(Stored items)

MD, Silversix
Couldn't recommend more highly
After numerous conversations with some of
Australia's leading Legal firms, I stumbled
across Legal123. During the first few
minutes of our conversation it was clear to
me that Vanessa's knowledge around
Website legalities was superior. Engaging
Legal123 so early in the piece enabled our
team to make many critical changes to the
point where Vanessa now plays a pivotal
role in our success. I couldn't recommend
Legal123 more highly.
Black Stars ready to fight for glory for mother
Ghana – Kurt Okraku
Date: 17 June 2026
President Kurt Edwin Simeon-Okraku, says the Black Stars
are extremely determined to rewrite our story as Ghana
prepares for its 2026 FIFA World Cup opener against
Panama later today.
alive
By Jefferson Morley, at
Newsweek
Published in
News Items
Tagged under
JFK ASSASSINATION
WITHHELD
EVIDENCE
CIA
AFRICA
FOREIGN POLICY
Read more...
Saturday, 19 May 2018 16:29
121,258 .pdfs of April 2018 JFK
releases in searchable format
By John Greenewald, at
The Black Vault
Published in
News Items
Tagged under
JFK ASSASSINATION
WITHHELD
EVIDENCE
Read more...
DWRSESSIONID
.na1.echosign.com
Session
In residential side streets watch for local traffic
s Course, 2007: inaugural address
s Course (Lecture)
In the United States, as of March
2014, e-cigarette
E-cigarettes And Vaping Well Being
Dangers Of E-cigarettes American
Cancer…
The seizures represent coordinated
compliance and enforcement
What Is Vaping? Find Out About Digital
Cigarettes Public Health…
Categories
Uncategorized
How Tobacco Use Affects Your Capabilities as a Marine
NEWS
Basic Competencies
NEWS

- _WORK REQUIRED_: What you return must match the records exactly, line for line.

- _SOLUTION FOR THIS EXERCISE_:
MD, Silversix
Couldn't recommend more highly
After numerous conversations with some of
Australia's leading Legal firms, I stumbled
across Legal123. During the first few
minutes of our conversation it was clear to
me that Vanessa's knowledge around
Website legalities was superior. Engaging
Legal123 so early in the piece enabled our
team to make many critical changes to the
point where Vanessa now plays a pivotal
role in our success. I couldn't recommend
Legal123 more highly.
Black Stars ready to fight for glory for mother
Ghana – Kurt Okraku
Date: 17 June 2026
President Kurt Edwin Simeon-Okraku, says the Black Stars
are extremely determined to rewrite our story as Ghana
prepares for its 2026 FIFA World Cup opener against
Panama later today.
alive
By Jefferson Morley, at
Newsweek
Published in
News Items
Tagged under
JFK ASSASSINATION
WITHHELD
EVIDENCE
CIA
AFRICA
FOREIGN POLICY
Read more...
Saturday, 19 May 2018 16:29
121,258 .pdfs of April 2018 JFK
releases in searchable format
By John Greenewald, at
The Black Vault
Published in
News Items
Tagged under
JFK ASSASSINATION
WITHHELD
EVIDENCE
Read more...
DWRSESSIONID
.na1.echosign.com
Session
In residential side streets watch for local traffic
s Course, 2007: inaugural address
s Course (Lecture)
In the United States, as of March
2014, e-cigarette
E-cigarettes And Vaping Well Being
Dangers Of E-cigarettes American
Cancer…
The seizures represent coordinated
compliance and enforcement
What Is Vaping? Find Out About Digital
Cigarettes Public Health…
Categories
Uncategorized
How Tobacco Use Affects Your Capabilities as a Marine
NEWS
Basic Competencies
NEWS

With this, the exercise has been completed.